▶ **Quoted passage**
%%

Splitting up our shader turned one of those multiplies into an add, causing us to drop from 12 pixel shader permuations down to 8. Saving 4 shaders might not sound like a lot, but keep in mind the delta can be significantly larger as the number of features grow. In practice this can be a huge win for permutation counts, and the modularization can have all kinds of other halo effects. For example you can potentially optimize the code for your G-Buffer and Lighting phases separately without having to consider interactions, and the peak register usage will often be lower as a result of splitting things into smaller shaders with fewer steps. Shader compilers may also be able to chew through your shaders more quickly since they are smaller, since optimization time can grow non-linearly with code length.

In practice there all kinds of flavors of deferred, and even more ways of splitting things up the final rendering pipeline into separate phases with distinct shader programs. For instance, it’s completely possible to only pull out shadow map evaluation into its own deferred passes that only requires a depth buffer, while keeping everything else in a combined forward pixel shader. Or going in the other direction, with deferred you have the option to either do all lighting in a single combined draw or dispatch, vs. further splitting the lighting passes into multiple sub-steps. Doing 1 pass per light source can allow for trivial shader specialization based on the properties of the light source while avoiding combinatorial issues, while doing separate passes for things like sampling ambient diffuse lighting can also provide opportunities for using async compute.

%%

▶ **Stated exercise**
Continue the passage on deferred rendering and shader permutations, starting right after its final sentence.

▶ **Supplied records**

%%

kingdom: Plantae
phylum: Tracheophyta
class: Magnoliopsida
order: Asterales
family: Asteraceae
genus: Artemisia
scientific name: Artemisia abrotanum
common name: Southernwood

%%
%%

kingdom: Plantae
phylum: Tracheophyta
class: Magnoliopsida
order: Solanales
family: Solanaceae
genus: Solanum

%%

▶ **Exercise answer**
But of course, everything is a trade-off. One thing that most deferred renderers need to do at some point in the frame is write out results to memory and then read them back into registers¹. In the more classic deferred setups this happens when the G-Buffer is written out to render target textures, and then gets read back in during a lighting pass. If you were to compare that to a modern forward renderer you would likely see that the “G-Buffer” still exists in the forward pipeline, it just ends up sitting in registers that store the values passed between two phases of the same shader program. When you think about things in those terms deferred might not sound so appealing! After all, isn’t it better to keep data in ultra-fast registers rather than spilling them out to memory and then reading them back in again? But of course things are much more complicated than that when it comes to performance and renderer design, as we discussed in part 1 when we talked about taking a global approach to GPU performance. Perhaps using more bandwidth and memory ends up being a net negative, or perhaps the shorter/higher-occupancy shader programs enabled by modularization win out in the end. Perhaps letting the compiler optimize across a giant forward pixel shader enables some serious wins, or perhaps the I$ misses add up and limit your performance. Or perhaps you end up designing your deferred renderer in a way such that you can analyze the properties of your G-Buffer on per-tile basis, and use that analysis to manually propogate optimizations into the deferred shader, thus gaining back many of the benefits that the compiler’s optimizer might have afforded you. Or maybe your forward renderer completely dies due to pixel shader quad overdraw caused by tiny triangles, whereas the deferred renderer handles it more gracefully. It’s clearly not a straighforward proposition, and the continued success of deferred certainly suggests that it can win out in many cases.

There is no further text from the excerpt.